ADQUEX federated query processing

ADQUEX is a SPARQL federation engine for linked data to execute the query effectively without any need to prior statistical information. This method can change the query execution plan at runtime so that less intermediate results are produced, and it can also adapt the execution plan to new situation if unpredicted networklatencies arise. The Java source code is available upon request.

FuzzyRCC for PostGIS

Analyzing huge amounts of spatial data plays an important role in many emerging analysis and decision-making domains such as healthcare, urban planning, agriculture and so on. For  extracting  meaningful  knowledge  from  geographical data, the relationships between spatial data objects need to beanalyzed. An important class of such relationships are topological relations  like  the connectedness or  overlap  between  regions. While real-world geographical regions such as lakes or forests do not have exact boundaries and are fuzzy, most of the existing analysis  methods  neglect this inherent  feature  of topological relations.  In this paper, we propose a method for handling the topological relations in spatial databases based on fuzzy region connection calculus (RCC). This project is an implementation of fuzzy RCC in  PostGIS spatial  database. The PostgreSQL source code is available upon request.

AD-FCM

The accuracy of the basic Fuzzy C-Means clustering is subject to false detections caused by noisy records, weak feature selection and low certainty of the algorithm.

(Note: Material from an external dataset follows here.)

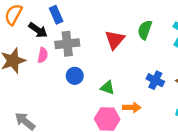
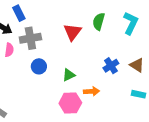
blue cross: (155, 80) -> (111, 66), turned 35
green triangle: (107, 88) -> (69, 75), turned -40

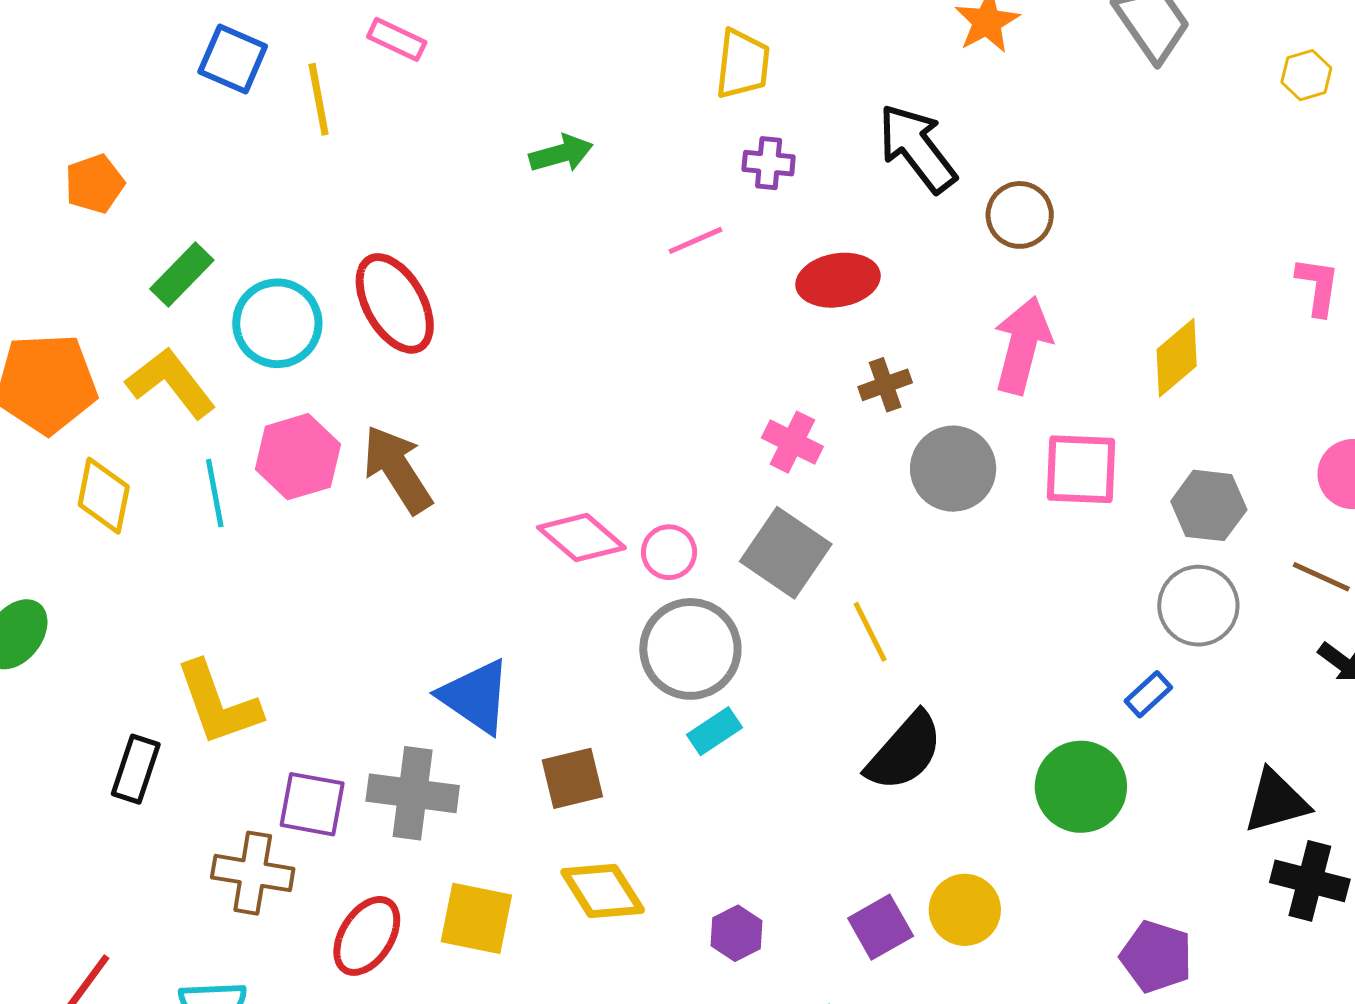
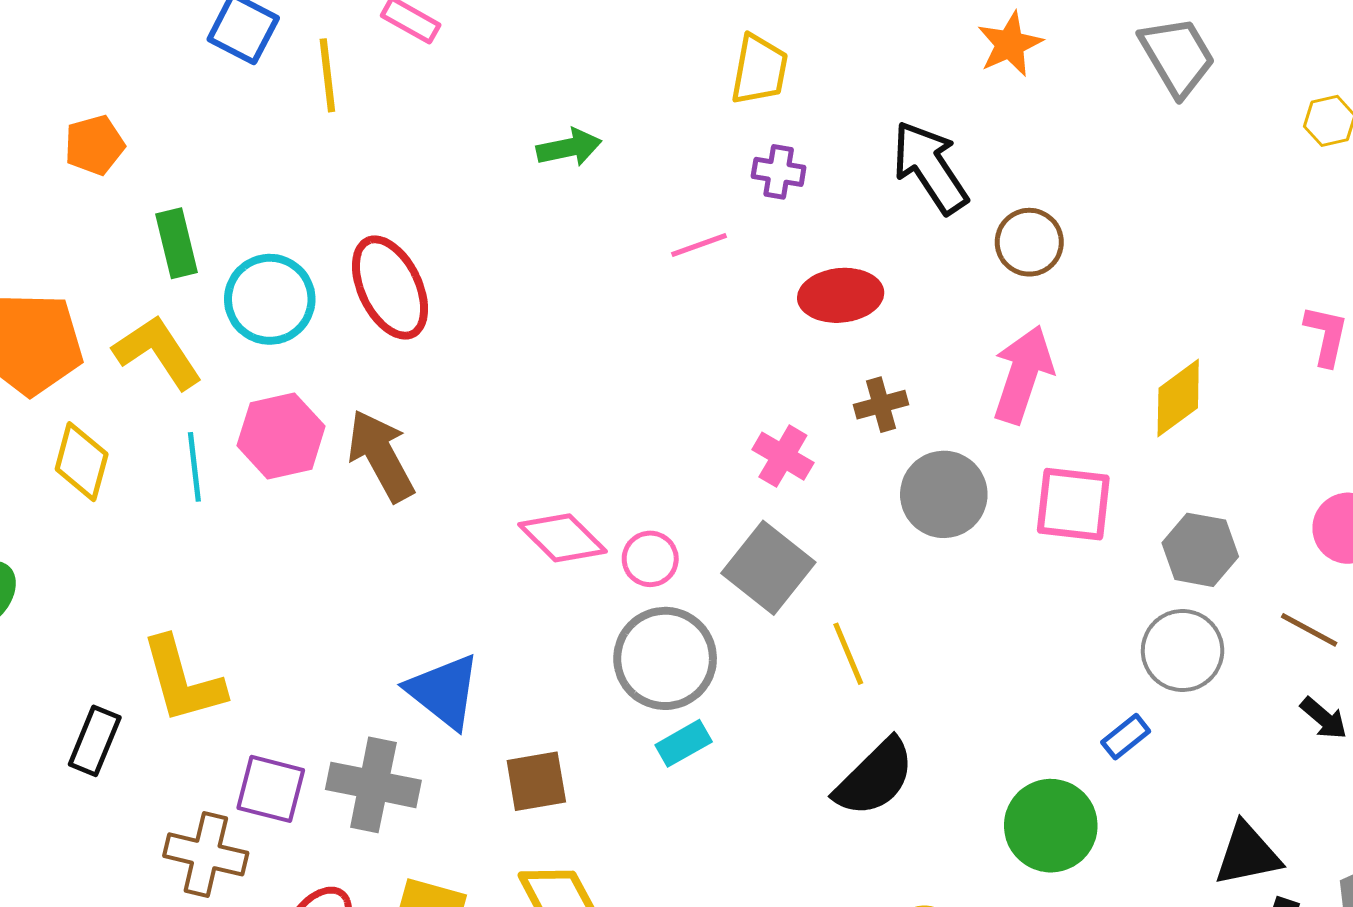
green rectangle: (182, 275) -> (176, 243), turned -62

AD-FCM is a novel algorithm for detecting such ambiguous records in FCM by introducing a certainty factor to decrease the invalid detections. It allows sending the detected ambiguous records to another discrimination method for a deeper investigation, thus increasing the accuracy by lowering the error rate. Most of the records are still processed quickly and with low error rate, preventing performance loss compared to similar hybrid methods. The MATLAB code is available here.

GGeo Spatial Data Mining

An evolutionary approach to spatial data mining based on the MOSES engine from the OpenCog framework. It also provides a plugin for GeoKettle to perform spatial ETL operations using fuzzy region connection calculus. The source code is available from GitHub here.

Peer to peer Privacy Preserving Query Service

A novel query-based approach to protecting the privacy of users in location-based social networks. This approach tries to dispel the privacy concerns with minimum loss of the quality of service with no  security bottleneck. The Java source code is uploaded here.